## PROBLEM DESCRIPTION
Among the entries below, how many lines contain the string "Possui"? Only the number is wanted.

## SUPPLIED RECORDS
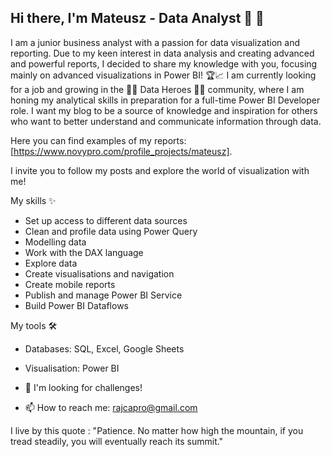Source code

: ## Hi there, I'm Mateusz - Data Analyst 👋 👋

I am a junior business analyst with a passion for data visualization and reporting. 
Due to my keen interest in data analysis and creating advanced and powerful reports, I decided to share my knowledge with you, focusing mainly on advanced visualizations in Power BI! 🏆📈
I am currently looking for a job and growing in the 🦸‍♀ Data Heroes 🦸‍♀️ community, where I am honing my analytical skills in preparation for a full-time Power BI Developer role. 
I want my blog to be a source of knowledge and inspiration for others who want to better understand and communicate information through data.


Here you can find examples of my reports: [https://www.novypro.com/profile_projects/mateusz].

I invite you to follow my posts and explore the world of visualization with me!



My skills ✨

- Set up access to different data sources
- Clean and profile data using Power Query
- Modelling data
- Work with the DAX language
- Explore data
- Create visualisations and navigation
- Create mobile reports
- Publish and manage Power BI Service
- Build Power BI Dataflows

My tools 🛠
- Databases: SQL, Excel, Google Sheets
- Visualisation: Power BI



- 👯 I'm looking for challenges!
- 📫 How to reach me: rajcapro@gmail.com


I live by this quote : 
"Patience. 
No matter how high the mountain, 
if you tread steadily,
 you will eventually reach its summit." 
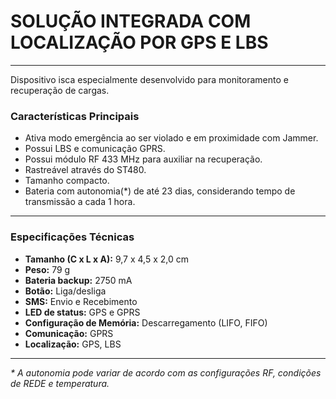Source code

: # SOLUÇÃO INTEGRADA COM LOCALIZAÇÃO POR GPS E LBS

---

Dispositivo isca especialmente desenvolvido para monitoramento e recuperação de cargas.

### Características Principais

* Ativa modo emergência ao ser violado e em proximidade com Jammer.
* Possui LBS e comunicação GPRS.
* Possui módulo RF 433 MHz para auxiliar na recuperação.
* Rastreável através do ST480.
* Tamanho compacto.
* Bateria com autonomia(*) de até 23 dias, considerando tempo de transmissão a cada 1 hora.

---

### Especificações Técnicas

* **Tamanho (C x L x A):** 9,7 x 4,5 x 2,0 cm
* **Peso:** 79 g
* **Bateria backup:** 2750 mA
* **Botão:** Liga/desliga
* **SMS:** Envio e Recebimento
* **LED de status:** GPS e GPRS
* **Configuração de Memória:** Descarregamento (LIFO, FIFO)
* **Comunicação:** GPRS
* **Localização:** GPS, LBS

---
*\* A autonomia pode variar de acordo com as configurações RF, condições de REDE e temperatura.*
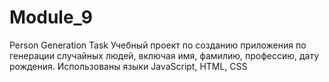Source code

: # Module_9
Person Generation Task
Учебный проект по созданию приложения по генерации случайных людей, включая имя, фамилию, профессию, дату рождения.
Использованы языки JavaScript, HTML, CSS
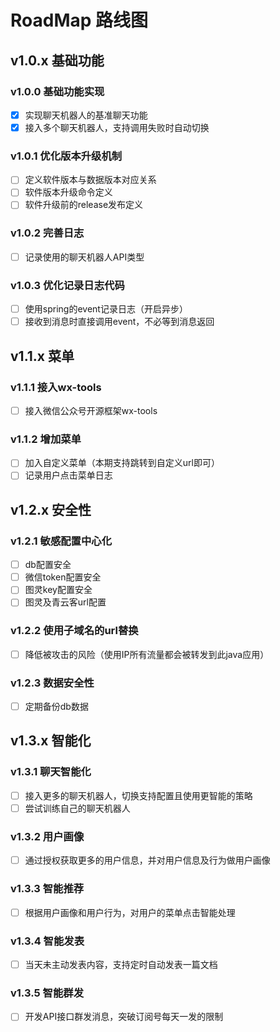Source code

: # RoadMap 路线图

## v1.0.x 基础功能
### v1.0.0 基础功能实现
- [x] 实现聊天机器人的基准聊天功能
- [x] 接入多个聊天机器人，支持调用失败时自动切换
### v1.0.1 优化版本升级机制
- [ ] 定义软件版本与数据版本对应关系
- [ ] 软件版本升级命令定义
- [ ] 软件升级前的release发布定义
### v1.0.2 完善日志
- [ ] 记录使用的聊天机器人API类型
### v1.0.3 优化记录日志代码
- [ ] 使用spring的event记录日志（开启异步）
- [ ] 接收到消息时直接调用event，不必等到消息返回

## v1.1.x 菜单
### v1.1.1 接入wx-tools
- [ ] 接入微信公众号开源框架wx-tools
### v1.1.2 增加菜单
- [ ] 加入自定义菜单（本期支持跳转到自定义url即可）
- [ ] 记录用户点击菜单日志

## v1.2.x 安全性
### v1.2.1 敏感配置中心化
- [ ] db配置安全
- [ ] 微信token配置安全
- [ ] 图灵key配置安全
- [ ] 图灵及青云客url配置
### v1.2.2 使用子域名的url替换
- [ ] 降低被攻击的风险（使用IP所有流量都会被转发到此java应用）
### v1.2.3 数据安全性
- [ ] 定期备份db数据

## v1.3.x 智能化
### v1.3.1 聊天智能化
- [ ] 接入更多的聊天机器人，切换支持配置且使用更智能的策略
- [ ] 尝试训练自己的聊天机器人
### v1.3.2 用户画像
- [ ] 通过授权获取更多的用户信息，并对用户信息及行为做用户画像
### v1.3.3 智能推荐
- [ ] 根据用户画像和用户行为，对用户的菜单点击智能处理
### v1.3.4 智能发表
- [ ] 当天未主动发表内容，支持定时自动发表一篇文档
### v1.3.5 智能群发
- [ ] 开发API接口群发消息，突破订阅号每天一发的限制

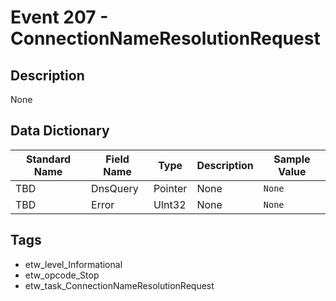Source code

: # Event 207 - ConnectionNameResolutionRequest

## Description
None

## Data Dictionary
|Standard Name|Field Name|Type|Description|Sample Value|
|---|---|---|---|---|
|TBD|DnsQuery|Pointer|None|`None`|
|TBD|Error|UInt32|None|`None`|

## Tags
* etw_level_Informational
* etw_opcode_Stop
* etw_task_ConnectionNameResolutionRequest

## ANSWER SECTION
2